But the government has defended the move, saying it wanted to bring sanity in religious institutions and that it was not targeting any religion or church.
“We have freedom of worship in our country but that does not mean that you keep worshippers in a substandard house of worship that is likely to fall next day,” said Justus Kangwagye, a government official responsible for overseeing faith-based organizations in the country.
“We simply require churches to meet modest standards and all preachers to have theological training before opening a church.”
The new rules led to the closure of most Pentecostal churches where charismatic preachers draw huge followers because of purported miracles. Kagame has long accused Pentecostal pastors of using “fake” miracles to lure locals and enrich themselves. The authority arrested six pastors earlier this year for trying to defy government orders to close down churches. Those pastors were later released.
In response to the shutdowns, numerous worshippers have decided to conduct their worship services in their homes.
“Thousands of faithful are now secretly praying in their houses for fear of government crackdown,” said one senior pastor who did not want to be mentioned for fear of arrest.

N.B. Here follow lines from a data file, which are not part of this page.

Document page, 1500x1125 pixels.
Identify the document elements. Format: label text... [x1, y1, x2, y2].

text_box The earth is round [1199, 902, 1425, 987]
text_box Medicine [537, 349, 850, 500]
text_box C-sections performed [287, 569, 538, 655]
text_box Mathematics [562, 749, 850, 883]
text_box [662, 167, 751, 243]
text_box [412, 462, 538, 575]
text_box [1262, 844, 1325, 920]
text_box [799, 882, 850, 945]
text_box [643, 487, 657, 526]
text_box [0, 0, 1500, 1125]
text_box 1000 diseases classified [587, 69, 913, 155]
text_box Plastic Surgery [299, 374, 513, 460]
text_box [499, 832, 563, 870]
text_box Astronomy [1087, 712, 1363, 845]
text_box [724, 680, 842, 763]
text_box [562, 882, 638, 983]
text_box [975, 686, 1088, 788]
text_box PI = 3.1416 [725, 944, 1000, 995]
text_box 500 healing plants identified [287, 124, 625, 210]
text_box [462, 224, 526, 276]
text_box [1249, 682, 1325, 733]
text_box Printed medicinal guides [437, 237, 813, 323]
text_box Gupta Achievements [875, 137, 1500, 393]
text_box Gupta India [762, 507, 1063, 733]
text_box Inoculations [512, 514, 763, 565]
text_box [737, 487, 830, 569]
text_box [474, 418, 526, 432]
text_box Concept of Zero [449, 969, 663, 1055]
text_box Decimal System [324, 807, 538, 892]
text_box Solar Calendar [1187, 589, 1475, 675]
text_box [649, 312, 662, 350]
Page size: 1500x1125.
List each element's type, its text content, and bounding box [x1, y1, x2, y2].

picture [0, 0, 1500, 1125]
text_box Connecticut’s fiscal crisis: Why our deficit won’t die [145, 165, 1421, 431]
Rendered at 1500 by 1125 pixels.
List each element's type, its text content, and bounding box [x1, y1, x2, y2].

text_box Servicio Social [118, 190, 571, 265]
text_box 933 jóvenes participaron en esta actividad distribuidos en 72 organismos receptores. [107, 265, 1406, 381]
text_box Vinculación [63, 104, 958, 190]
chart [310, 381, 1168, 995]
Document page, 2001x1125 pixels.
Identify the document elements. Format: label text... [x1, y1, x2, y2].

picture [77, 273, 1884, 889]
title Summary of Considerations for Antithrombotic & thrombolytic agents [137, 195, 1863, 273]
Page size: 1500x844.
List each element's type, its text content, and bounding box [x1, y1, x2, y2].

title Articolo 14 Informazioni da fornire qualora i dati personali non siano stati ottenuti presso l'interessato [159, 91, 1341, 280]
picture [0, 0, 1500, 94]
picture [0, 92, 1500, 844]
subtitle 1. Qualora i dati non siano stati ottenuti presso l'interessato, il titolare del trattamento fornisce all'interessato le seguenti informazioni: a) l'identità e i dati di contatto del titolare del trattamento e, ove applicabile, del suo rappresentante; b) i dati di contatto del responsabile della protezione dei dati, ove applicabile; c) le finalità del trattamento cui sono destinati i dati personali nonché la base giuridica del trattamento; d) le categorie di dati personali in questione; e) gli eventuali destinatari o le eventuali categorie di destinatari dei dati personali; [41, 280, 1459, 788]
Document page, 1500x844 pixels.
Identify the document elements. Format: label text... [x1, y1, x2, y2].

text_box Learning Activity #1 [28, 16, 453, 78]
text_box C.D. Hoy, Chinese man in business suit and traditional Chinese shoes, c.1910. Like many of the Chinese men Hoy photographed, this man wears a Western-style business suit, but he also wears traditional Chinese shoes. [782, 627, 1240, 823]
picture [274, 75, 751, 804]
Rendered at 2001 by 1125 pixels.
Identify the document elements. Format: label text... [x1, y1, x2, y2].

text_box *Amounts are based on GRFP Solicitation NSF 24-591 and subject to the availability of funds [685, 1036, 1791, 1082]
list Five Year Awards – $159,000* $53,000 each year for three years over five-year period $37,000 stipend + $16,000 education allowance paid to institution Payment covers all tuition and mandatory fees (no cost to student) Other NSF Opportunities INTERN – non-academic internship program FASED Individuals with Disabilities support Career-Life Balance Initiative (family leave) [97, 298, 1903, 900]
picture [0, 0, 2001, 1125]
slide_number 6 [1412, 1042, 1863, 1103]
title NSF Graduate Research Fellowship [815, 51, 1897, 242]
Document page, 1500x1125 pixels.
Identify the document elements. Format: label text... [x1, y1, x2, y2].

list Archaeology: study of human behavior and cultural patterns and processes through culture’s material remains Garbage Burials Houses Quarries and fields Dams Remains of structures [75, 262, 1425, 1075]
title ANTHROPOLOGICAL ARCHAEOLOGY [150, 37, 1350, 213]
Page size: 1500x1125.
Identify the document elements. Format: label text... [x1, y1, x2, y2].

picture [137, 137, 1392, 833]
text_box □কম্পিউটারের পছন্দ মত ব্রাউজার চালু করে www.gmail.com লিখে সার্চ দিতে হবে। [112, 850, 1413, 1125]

“When the government arrested the six pastors,” he said, “it was like a stern warning to others not to resist the new laws on churches. We are feeling pain as pastors but we can’t talk about or discuss the issue. … How can leaders deny their people the right to worship freely?”
Some faithful are walking for miles away from their homes every Sunday to look for other churches to worship in after their own were closed.
Esther Umohoza, who lives in Nyamirambo estate in the southwestern corner of Kigali, walks nine miles every Sunday to worship. She sometimes attends a Bible study at her neighbor’s house every Wednesday to keep close to God.
“Life has become hard, especially for Christians in this country,” she said. “You have to travel for a distance to seek God. But we are not going to give up on seeking God. I pray that the government revises these rules. We need churches to be everywhere so that people can pray freely.”
But Umutesi believes prayer will lead to changes in government policy. She hopes churches will reopen soon.
“We are praying God to change the government’s mind so that they don’t completely shut down churches,” she said. “We believe no leader can go against God, and if he does so, our country will be cursed.”